BATH — Government agencies failed to catch any foxes, a rabies-carrying animal behind 18 attacks on people and pets over the past year, in a controversial trapping effort in March. Professional wildlife trappers said the types of traps used and an abundance of wild rodents — the foxes’ main prey — are to blame.

The trapping program cost the city $26,611 and was designed to reduce the density of animal species that may carry rabies, including gray fox, red fox, skunk and raccoon to eliminate the chance of a human and wild animal interacting.

Twenty-four raccoons and four skunks were caught and euthanized by the U.S. Department of Agriculture and Maine Inland Fish and Wildlife, according to a preliminary report released by the city last week. Two gray foxes, three skunks, two brown bats, one muskrat, one brown rat and one raccoon were found dead or euthanized separately from the trapping program in Bath and collected for sampling.

The USDA used baited box traps, which are designed to trap an animal in a wire cage. The traps are nonlethal.

USDA wildlife biologist Adam Vashon said box traps aren’t the most efficient way to catch foxes, but they were chosen because it wouldn’t harm any household pets who accidentally got trapped. Three domestic cats were caught in the traps and turned over to the Bath animal control officer who reunited the pets with their owners.

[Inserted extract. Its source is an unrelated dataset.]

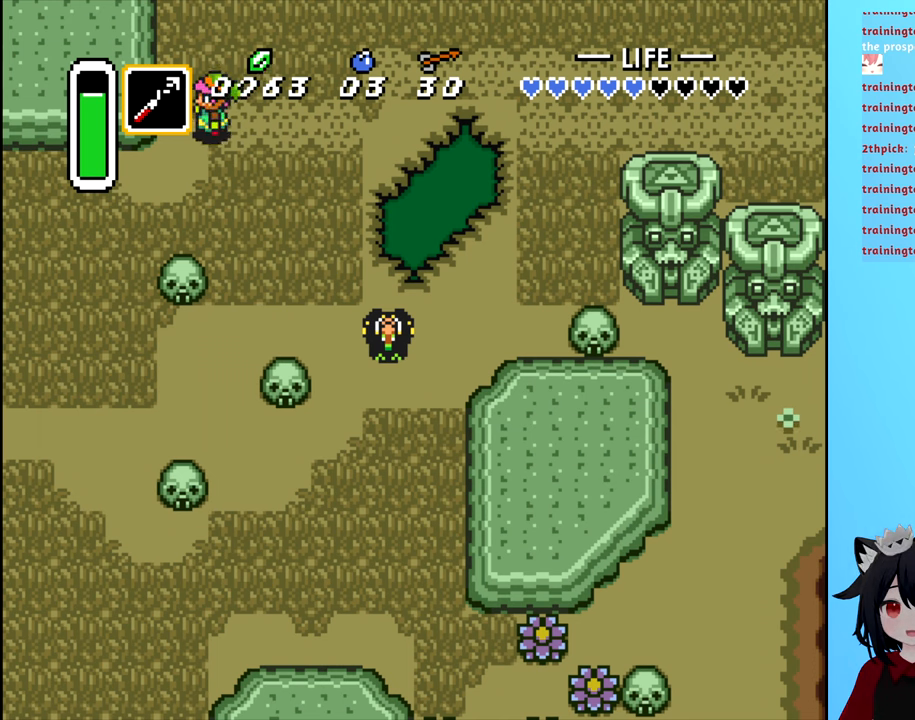
{"buttons": ["DPAD_LEFT"], "events": [[17, "DPAD_LEFT", "up"], [184, "DPAD_LEFT", "down"], [217, "DPAD_DOWN", "up"]]}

“Gray foxes can and have been captured routinely in cage traps, whereas red foxes are unlikely to be captured in cage traps,” said Vashon. “Red foxes have keen instincts for avoiding traps, mainly due to their sense of smell and shyness toward people.”

William Jones, a Bath-based licensed animal trapper, said he would’ve used foothold traps, which are set on the ground and shut when an animal triggers the trap with their foot. He said it’s the best way to catch a fox because it can be hidden, making it more difficult to notice. Many also believe these traps to be inhumane, though Jones said they’re designed to restrain an animal without harming it.

“Using foothold traps is how wildlife agencies trap animals to transport them,” said Jones. “We have certain guidelines we have to follow to ensure the trap doesn’t damage the animal.”

Jones has only caught one fox in a cage trap similar to those the USDA used in Bath. He said he believes the fox was starving and went into the trap to eat the bait.

Shawn Mills, a state-licensed animal damage control agent from Wiscasset, said foxes likely weren’t interested in the traps because they have plenty of other food available.

“There are a plethora of rodents around because we had an easy winter, so foxes have no real need to go into a bait trap for food,” said Mills.

While no foxes were captured, Mark Latti, communications director of the IF&W, said the trapping program was still a success because it caught and removed 28 animals that could potentially carry rabies, which decreases the overall spread of the virus.

Latti said he expects the rise in rabies already had reduced the fox population in the area, meaning there were fewer foxes available to trap.

“Once disease and starvation start to appear, it knocks back the population of a species,” said Latti. “It’s a horrible thing, but it’s mother nature’s population control.”

Bath saw 16 rabies cases in 2019, compared to just two the year before, according to the Maine Center for Disease Control and Prevention. One grey fox from Bath tested positive for rabies on January 6, but no Bath animals have tested positive since then.

The USDA is testing the animals to determine whether any were infected by rabies, which can only be done after an animal is dead. The full report from the USDA analyzing the results of the program will be released to the public in June. The city declined to share additional information regarding the trapping program until the report is complete.